**What you need to do**
In the rows below, transcribe the lines word for word, starting at the line that contains "en puntos estratégicos" and ending at the line that contains "Jalisco, Michoacán y Nayarit.". Include both of those lines.

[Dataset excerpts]
↓

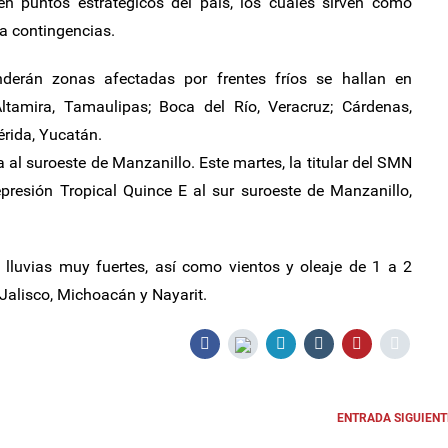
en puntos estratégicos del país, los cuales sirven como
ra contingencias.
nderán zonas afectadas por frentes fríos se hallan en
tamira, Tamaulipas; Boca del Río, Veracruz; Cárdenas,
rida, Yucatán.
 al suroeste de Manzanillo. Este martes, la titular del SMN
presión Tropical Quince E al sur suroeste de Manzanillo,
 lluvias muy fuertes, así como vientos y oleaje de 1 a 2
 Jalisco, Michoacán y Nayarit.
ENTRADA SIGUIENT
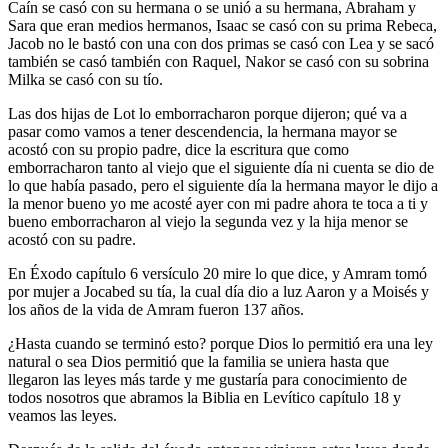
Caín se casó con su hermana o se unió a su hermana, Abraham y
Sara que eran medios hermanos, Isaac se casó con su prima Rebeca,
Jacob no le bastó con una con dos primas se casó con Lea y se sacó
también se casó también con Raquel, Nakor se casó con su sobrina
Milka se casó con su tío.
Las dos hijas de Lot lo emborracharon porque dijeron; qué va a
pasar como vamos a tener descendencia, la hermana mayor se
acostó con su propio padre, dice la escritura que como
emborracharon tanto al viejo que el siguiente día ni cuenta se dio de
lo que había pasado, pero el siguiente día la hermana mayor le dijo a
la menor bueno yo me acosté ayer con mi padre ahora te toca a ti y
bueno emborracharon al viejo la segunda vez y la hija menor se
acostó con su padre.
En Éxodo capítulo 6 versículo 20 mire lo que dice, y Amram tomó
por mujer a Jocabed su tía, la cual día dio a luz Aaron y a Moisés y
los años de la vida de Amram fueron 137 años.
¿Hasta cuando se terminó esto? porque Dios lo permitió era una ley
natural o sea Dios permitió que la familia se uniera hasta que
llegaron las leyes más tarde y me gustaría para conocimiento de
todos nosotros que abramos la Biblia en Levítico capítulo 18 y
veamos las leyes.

↑
↓

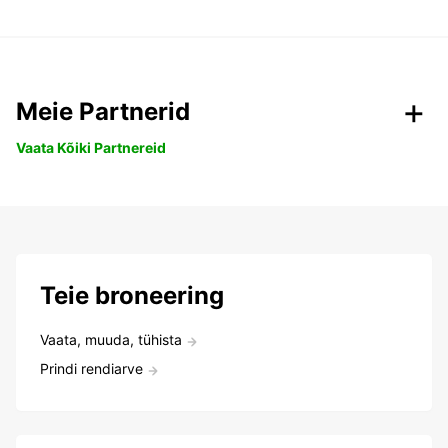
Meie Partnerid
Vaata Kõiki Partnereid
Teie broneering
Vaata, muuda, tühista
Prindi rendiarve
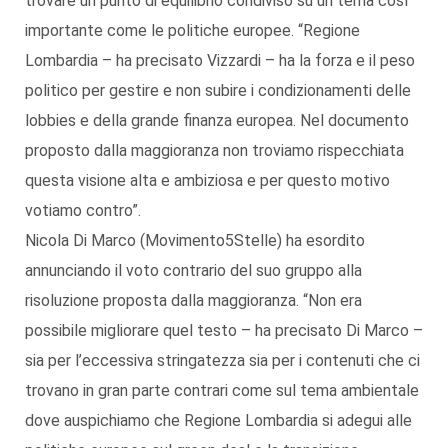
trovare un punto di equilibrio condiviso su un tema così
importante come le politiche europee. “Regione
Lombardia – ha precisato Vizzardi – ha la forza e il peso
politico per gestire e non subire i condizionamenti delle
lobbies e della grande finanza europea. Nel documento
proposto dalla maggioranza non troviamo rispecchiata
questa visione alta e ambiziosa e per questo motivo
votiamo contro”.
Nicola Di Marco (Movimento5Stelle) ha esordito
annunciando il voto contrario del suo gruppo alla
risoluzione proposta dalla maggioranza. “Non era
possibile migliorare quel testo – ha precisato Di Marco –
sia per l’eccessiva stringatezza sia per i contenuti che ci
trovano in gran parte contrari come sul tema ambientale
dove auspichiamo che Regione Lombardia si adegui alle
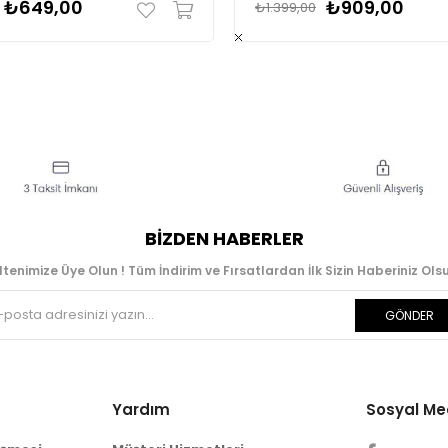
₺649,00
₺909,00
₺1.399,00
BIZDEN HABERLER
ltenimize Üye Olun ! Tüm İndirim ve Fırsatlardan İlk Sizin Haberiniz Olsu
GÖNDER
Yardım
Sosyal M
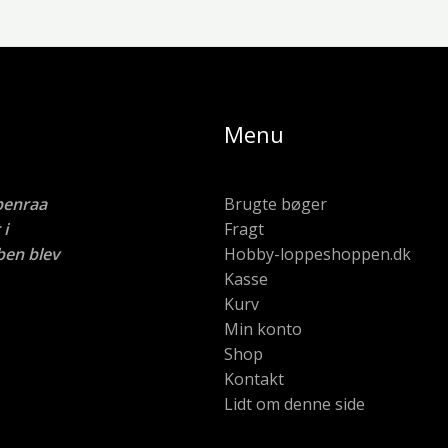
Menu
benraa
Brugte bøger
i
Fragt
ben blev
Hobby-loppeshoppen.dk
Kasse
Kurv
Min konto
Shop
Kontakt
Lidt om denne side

↑
↓

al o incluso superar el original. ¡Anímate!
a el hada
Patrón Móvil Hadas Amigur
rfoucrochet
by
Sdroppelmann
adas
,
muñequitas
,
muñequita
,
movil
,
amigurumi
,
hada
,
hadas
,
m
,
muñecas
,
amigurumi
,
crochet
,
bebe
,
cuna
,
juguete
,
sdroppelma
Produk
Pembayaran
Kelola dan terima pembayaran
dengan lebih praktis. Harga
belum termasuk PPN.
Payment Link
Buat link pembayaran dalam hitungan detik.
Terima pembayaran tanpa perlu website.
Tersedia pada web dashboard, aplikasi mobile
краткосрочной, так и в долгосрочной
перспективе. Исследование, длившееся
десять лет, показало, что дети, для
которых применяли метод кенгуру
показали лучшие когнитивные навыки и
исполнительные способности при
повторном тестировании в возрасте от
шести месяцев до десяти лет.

↑

**Written answer**
en puntos estratégicos del país, los cuales sirven como
ra contingencias.
nderán zonas afectadas por frentes fríos se hallan en
tamira, Tamaulipas; Boca del Río, Veracruz; Cárdenas,
rida, Yucatán.
 al suroeste de Manzanillo. Este martes, la titular del SMN
presión Tropical Quince E al sur suroeste de Manzanillo,
 lluvias muy fuertes, así como vientos y oleaje de 1 a 2
 Jalisco, Michoacán y Nayarit.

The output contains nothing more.